Brittany Ellich (29:56) This has been, my gosh, I’m excited to check out AI Crimes in production. And this has been super fun. But we need to switch to our fun segment in the interest of time. So the way we do this is we typically pick something that is related to whoever we’re interviewing, and it’s a different thing each time. We’re still calling it the fun segment, even though that is probably the worst name that we could have chosen because it’s very bland.
Sterling Chin (30:05) Yes.
Hahahaha
Brittany Ellich (30:21) But here’s where we are at for you, Sterling. So since you’ve built a lot of AI powered things, I’m gonna give you a series of everyday problems and you have 60 seconds or so to pitch an AI agent solution for it. ⁓ And yeah, and then we’ll see where it goes. Yeah. All right, so first one, the morning routine. So my mornings are chaos.
Sterling Chin (30:35) Ooh, ooh, I like this.
Brittany Ellich (30:45) kids, coffee, finding my keys, remembering what meetings I have, pitch me an AI agent that will fix my morning.
Sterling Chin (30:51) Does the agent have to do work for you? Like, it feed your kids? Because that’s a robot. Like, I don’t have that.
Brittany Ellich (30:59) If it can, then that sounds even better, but it does not have to feed your kids for you. like organizing it, remembering, and you have kids, you know how it is in the mornings, like remembering all the things you gotta do in the morning. Yeah, yeah, so.
Sterling Chin (31:06) Yeah. Yeah.
Well, I’m to, I’m going to pitch you the home hub that I, the family hub that I built for my family is I have a, actually have this down in my dining room. it knows there’s check, there’s checklists for each kid. They know what they need to do. and then when it’s done, like the AI is going to go back and look at it. like, all right, did you actually, you know, check like, is it, you’re good to go. it’s going to look at pull everyone’s calendar.
Brittany Ellich (31:16) Ooh, yes.
Sterling Chin (31:36) and it’s going to give you a really quick brief of what’s happening that day. It’s going to pull your, it’s going to pull the weather so the kids know what they need to wear. How, how hot is it going to be? So the AI agent is going to be saying, like you’ll have the weather app there, but it’ll say, make sure you have a hoodie. So now I don’t have to worry about that. Now the kids, well that will dynamically be added to the checklist for the kids. Get a hoodie, wear pants. I mean, I have a third grader, the kid.
It could be snowing outside and the kid’s still wearing shorts, but like at least I’ve told him to wear pants. Making coffee. It’s like you want to you want to brief. It’s like you got five minutes while you’re making coffee. Build like like talk to your agent and say what do I got going on for the day? What’s our current status? And at that point you can say hey, you know Johnny hasn’t hasn’t brushed his teeth. Susie has still hasn’t put her pants on.
And it’s going to be cold outside and, you know, Sterling is going is it has a meeting at nine.
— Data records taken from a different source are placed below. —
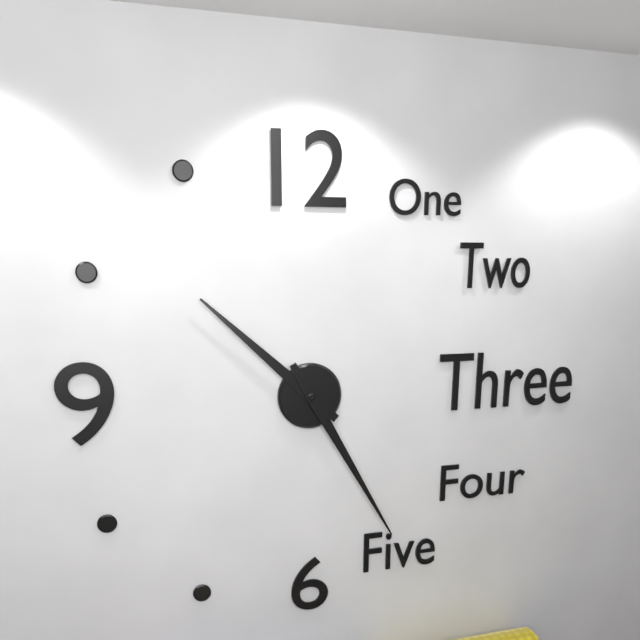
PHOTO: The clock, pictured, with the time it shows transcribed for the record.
10:25
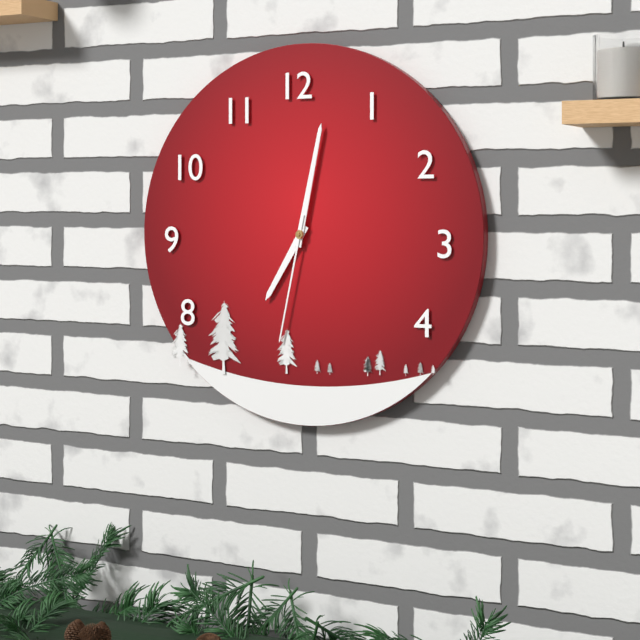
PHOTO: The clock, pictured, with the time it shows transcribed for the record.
7:02:32
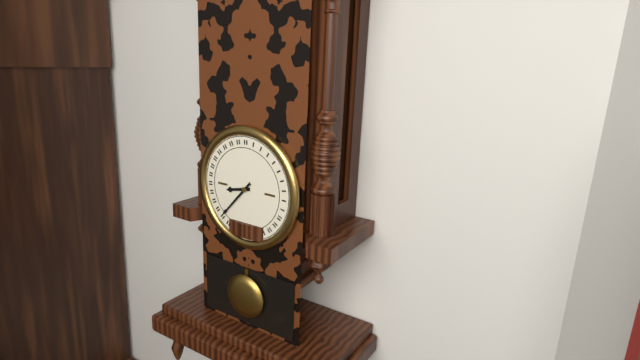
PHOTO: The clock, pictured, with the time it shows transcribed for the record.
8:37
So he needs to leave, you know, five minutes ago and he’s and has he left? That’s there’s my pitch is like just bringing everyone’s everyone’s chaos into into that one into that one hub of for the family.
Brittany Ellich (32:53) That’s amazing. I actually have a screen like that and I’m gonna go build that now because I need that for myself. My kids would love that. They’re five, two, and two. And like they ask every single day, like what day is it? Is it a school day or not? Cause they just have no concept of like calendars. ⁓ So yeah.
Sterling Chin (32:58) Yes!
Wait a minute.
Wait a minute.
Hold on a second. Isn’t this the same app you made on the co on CoTV?
Brittany Ellich (33:17) you
never actually did anything with it after that. But that is why I originally bought the screen, because I was like, this is it, I’m going to use that and it’s going to be great. But that was also like, that was like a long time ago in AI years. So like, that was the beginning of last year. Yeah. I know.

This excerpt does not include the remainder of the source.